To be clear, the rot in sports governance goes far beyond financial and performance corruption. That is evident in the way that the Qatar crisis, the Saudi-Iranian rivalry, and the Israeli-Palestinian conflict increasingly permeate football with a mounting number of decisions that upend the notion of a separation between sports and politics. They also put an end to the principle of judging professionals on their merits rather than nationality, and make a mockery of the ideal of football as a bridge builder rather than a divider.
In a bizarre and contradictory sequence of events, in June, FIFA President Gianni Infantino refused to involve the soccer body in the Qatar crisis.

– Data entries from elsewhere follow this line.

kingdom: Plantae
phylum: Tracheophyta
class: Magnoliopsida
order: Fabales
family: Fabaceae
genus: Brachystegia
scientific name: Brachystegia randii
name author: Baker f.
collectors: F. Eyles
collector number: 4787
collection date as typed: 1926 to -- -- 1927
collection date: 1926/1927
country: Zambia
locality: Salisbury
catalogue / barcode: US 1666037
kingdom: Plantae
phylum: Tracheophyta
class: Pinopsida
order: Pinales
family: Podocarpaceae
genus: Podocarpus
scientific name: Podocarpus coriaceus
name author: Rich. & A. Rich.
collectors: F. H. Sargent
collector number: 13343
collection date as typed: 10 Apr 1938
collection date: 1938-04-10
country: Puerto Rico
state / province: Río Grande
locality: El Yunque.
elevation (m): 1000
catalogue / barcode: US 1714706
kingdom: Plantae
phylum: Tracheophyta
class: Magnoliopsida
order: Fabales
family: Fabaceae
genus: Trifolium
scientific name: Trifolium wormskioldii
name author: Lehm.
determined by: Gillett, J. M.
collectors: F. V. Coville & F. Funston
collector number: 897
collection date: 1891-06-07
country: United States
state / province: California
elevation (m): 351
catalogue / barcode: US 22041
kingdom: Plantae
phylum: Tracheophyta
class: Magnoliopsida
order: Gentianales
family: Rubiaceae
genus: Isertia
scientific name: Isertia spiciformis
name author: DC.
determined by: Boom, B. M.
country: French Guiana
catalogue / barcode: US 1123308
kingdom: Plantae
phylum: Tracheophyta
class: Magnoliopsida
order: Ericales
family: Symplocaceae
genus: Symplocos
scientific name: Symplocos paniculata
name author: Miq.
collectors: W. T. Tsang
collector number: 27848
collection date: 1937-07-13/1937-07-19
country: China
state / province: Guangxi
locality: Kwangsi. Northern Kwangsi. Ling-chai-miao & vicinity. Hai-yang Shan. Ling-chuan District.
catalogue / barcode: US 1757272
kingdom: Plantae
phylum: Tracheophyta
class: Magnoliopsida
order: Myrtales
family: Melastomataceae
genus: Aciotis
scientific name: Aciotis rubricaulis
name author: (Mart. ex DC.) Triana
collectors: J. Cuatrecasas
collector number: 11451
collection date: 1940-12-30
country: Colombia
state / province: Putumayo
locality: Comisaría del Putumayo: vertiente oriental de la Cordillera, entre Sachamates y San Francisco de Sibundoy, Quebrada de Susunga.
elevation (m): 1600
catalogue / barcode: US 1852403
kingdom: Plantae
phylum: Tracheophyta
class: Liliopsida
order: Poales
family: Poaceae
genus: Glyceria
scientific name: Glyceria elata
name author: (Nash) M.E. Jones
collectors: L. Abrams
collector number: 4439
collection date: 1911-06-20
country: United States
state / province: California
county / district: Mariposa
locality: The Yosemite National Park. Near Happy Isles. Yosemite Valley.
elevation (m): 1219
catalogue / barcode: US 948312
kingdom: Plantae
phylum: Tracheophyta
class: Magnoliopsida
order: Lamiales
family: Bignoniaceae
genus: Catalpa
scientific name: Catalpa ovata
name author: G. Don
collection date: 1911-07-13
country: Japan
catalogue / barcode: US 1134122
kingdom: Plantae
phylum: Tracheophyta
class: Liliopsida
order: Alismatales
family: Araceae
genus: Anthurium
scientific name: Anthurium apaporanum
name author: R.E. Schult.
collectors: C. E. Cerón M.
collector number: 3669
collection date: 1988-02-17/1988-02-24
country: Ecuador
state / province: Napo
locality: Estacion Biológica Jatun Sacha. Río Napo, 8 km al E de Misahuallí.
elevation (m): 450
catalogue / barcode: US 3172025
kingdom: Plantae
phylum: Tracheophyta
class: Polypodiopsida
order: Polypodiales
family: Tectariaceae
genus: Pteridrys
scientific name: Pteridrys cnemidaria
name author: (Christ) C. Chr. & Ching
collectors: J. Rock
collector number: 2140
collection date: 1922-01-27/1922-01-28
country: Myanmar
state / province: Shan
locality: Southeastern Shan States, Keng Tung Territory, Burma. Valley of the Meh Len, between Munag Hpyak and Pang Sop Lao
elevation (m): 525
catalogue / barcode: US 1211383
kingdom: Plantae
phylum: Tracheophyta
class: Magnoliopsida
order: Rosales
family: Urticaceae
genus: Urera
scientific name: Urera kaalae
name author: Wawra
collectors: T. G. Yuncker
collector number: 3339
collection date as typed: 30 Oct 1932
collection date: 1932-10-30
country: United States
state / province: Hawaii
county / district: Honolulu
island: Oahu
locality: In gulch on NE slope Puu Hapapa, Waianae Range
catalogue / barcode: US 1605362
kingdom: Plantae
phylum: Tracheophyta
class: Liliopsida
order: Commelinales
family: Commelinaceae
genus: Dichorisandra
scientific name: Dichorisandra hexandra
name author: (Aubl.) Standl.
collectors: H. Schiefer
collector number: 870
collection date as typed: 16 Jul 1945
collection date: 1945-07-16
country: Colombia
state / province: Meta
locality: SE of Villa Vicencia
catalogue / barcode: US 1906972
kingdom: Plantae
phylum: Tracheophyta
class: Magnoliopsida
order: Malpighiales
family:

He said that “the essential role of FIFA, as I understand it, is to deal with football and not to interfere in geopolitics.” Yet, on the same day that he made his statement, Infantino waded into the crisis by removing a Qatari referee from a 2018 World Cup qualifier at the request of the UAE. Beyond declaring that the decision was taken “in view of the current geopolitical situation,” FIFA appeared to be saying that a Qatari referee could not be an honest arbiter of a football match involving one of his country’s detractors. In FIFA’s decision, politics trumped professionalism — no pun intended.
In November, the Egyptian Football Federation demanded that Qataris be disbarred from refereeing Egyptian and Saudi matches during the 2018 World Cup in Russia. This puts FIFA in a tricky situation. The body will have to choose between professionalism over politics or to disbar certain referees from politically sensitive matches.
FIFA is tying itself up in knots in response to the Gulf crisis. It is a situation much like the politics underlying the FIFA corruption case in New York and Zurich, which cries out for putting the relationship between sports and politics on the table and developing new ways to govern. This is a relationship that sports executives, politicians and government officials deny, even though it is public, recognizable and undeniable.
If the 2022 World Cup leads to an honest and open debate about the relationship between politics and sports, Qatar, unwittingly rather than wittingly, would have made a fundamental contribution to a healthier governance of international sports.
The views expressed in this article are the author’s own and do not necessarily reflect Fair Observer’s editorial policy.